====== Document excerpt

Applying User-Centered Interface Design Methods to Improve the Usability of an Electronic Prescription System
|Institution:||University of Sunderland [Sunderland; UK]|
|Degree:||M.Sc. in Computer-based Information Systems|
Despite the fact the human computer interface is the main facilitator of communication between the user and the computer system, its importance has been highly disregarded by system designers. This has resulted in many undesirable consequences, and in prescription and other healthcare systems, these problems are aggravated by the fact that not only are the users inconvenienced, but there are potential threats to the well-being of the patients under care as well. Many healthcare systems are often designed without considering the potential users of these systems. Consequently, the systems are created ad hoc, there is general dissatisfaction and eventually most of these systems are abandoned. This wastes human as well as economic resources while creating a stigma among the users towards the use of automated systems. In order to salvage one such system, different methods from the areas of usability engineering, human-computer interaction, psychology and cognitive science are considered, to systematically derive a framework to guide the redesign process.

============

# Questions on the material:
1 – List every field from which the abstract says methods are drawn to build the redesign framework.
2 – For each statement, say whether it agrees with the abstract. Answer yes or no, and quote the words from the abstract that decide it.
(a) The degree named is an M.Sc. in Computer-based Information Systems.
(b) Most healthcare systems built without regard for their users end up staying in use.
(c) System designers have paid close attention to the importance of the human computer interface.
3 – Write the next part of the abstract, starting after its last sentence.

====== Supplied entries

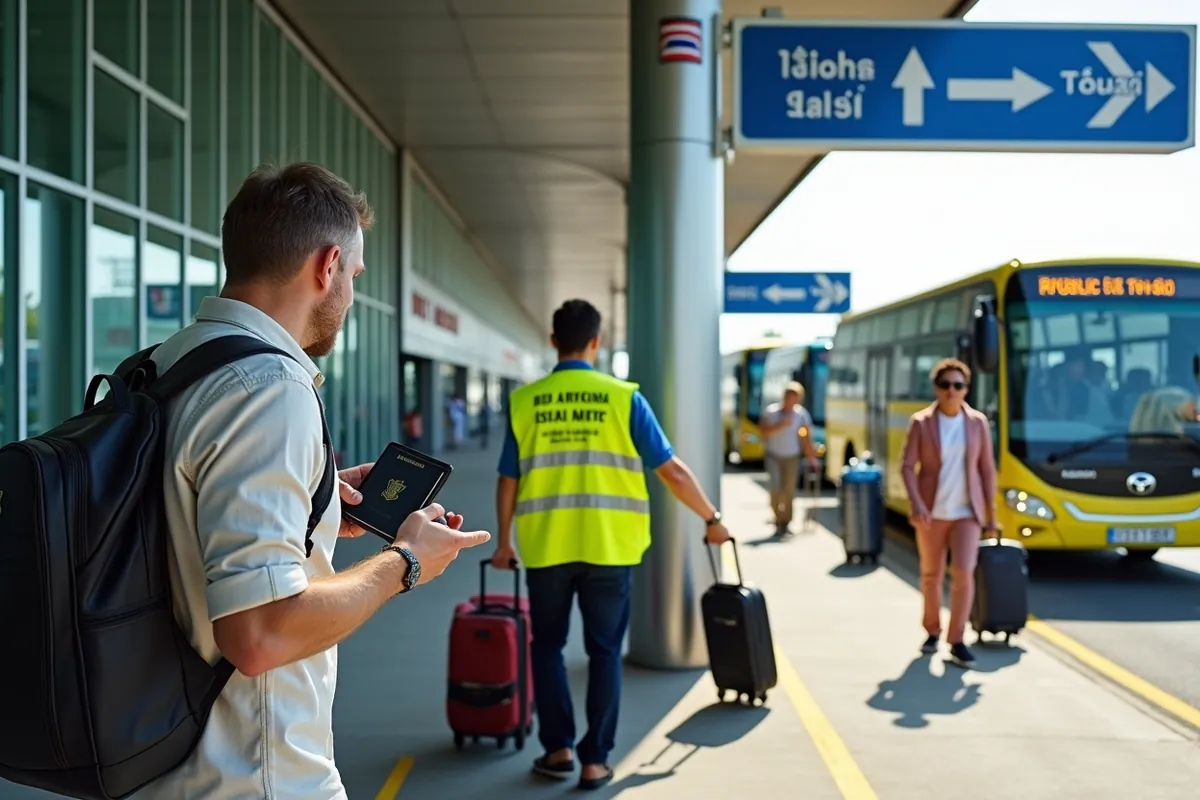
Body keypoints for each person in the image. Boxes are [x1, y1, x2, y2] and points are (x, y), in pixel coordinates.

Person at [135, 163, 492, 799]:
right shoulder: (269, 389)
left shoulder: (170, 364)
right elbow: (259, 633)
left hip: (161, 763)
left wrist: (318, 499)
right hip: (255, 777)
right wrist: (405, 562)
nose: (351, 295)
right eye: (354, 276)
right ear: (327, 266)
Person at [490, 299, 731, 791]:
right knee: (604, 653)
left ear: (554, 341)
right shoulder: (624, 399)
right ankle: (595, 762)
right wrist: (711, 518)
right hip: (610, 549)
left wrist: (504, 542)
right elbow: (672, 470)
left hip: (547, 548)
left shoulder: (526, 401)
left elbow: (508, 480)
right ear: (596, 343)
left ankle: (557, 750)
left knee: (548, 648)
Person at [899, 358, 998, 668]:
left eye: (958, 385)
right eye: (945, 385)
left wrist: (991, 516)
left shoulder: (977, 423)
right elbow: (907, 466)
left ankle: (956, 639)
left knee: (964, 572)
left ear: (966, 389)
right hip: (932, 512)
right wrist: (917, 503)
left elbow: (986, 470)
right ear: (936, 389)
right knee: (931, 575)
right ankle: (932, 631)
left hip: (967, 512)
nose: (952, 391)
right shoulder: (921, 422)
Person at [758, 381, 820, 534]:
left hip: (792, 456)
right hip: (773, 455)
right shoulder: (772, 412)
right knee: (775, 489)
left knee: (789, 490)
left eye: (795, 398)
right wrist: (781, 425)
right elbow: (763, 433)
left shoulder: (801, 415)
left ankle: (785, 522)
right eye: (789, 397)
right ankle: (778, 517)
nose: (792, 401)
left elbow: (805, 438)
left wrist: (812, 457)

============
====== Supplied entries

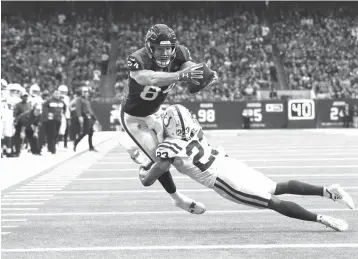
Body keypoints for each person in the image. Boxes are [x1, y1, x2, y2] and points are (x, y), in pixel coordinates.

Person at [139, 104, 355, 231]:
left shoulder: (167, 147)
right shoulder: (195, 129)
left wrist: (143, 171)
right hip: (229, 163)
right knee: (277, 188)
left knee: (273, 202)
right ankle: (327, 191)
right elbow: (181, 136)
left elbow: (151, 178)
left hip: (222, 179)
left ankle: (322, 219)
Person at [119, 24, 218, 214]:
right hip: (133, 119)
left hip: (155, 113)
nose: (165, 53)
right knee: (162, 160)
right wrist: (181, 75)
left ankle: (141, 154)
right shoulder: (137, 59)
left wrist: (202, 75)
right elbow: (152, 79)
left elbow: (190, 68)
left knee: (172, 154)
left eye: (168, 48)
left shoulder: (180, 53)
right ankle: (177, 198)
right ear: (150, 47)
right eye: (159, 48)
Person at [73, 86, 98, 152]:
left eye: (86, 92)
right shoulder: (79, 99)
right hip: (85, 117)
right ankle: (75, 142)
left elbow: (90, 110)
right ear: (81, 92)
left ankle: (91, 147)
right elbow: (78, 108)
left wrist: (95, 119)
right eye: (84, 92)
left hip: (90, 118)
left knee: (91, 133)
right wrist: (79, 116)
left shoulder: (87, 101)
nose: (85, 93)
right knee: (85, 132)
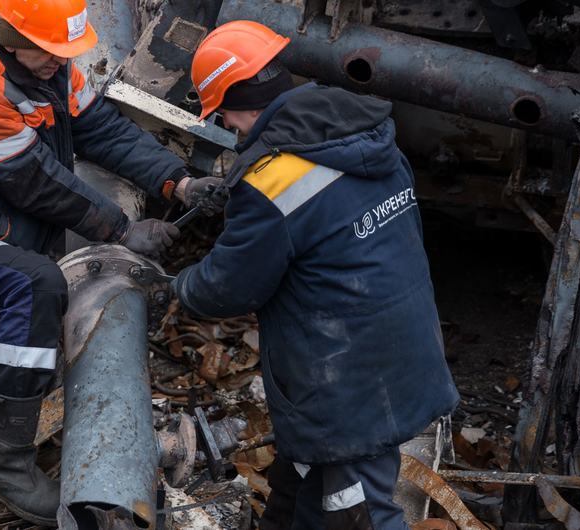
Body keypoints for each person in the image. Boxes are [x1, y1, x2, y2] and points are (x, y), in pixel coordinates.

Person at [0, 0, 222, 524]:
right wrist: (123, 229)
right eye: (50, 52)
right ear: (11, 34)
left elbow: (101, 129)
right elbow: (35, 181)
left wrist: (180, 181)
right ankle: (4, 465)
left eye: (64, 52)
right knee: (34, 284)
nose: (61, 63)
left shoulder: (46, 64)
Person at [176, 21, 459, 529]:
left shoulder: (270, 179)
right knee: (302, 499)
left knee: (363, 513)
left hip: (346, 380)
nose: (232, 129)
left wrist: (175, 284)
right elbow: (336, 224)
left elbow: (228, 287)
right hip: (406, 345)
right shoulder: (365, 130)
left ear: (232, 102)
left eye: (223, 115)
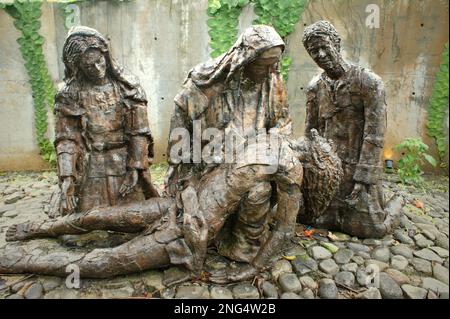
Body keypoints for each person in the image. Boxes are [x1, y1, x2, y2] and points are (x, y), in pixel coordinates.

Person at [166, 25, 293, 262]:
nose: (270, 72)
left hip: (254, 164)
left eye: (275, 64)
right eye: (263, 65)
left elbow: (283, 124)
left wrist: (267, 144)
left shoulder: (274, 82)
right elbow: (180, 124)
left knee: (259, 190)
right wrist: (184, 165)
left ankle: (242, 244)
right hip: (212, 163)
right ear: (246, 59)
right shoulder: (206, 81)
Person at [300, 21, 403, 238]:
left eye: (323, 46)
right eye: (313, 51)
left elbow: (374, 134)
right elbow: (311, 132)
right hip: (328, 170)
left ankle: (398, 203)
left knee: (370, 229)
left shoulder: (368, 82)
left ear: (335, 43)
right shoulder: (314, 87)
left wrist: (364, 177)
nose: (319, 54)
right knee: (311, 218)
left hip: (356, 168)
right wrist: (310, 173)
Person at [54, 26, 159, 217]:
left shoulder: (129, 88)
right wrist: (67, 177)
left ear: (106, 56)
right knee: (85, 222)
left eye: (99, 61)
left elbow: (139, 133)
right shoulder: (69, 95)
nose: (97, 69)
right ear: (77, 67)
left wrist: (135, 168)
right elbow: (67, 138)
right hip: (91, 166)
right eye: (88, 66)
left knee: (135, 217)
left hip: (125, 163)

============

# Task-by-task results:
1 – usability engineering, human-computer interaction, psychology, cognitive science

2 –
(a) Yes: "M.Sc. in Computer-based Information Systems"
(b) No: "eventually most of these systems are abandoned"
(c) No: "its importance has been highly disregarded by system designers"

3 –
The research undertaken in this project highlights the role and significance of the human-computer interface and puts an emphasis on the importance of user involvement in interface design in order to effectively satisfy their needs. Principles and guidelines for interface design are reviewed in order to obtain the guidance necessary for successful redesign. The research also reviews the different techniques involved in the design of user-centered interfaces and filters these to a reasonable set to be applied. Results from the research review, as well as from visits conducted to other healthcare facilities in Nairobi, are also used to pinpoint best practices for designing usable prescription system interfaces. Following the gathering of this information, a series of evaluations are conducted on the abandoned system to identify the flaws that could have caused its failure. Feedback from these evaluations, user suggestions and recommendations as well as best practices are used to iteratively develop an improved prototype system.
The redesigned system presents a successfully applied example of the user-centered design framework. A comparison between the original and redesigned system interfaces shows improvements in information quality, interface quality and system usability.
Lucy Waruguru Mburu is a lecturer at KCA University, Nairobi, Kenya. She is currently pursuing her Ph.D. at the University of Heidelberg, Germany.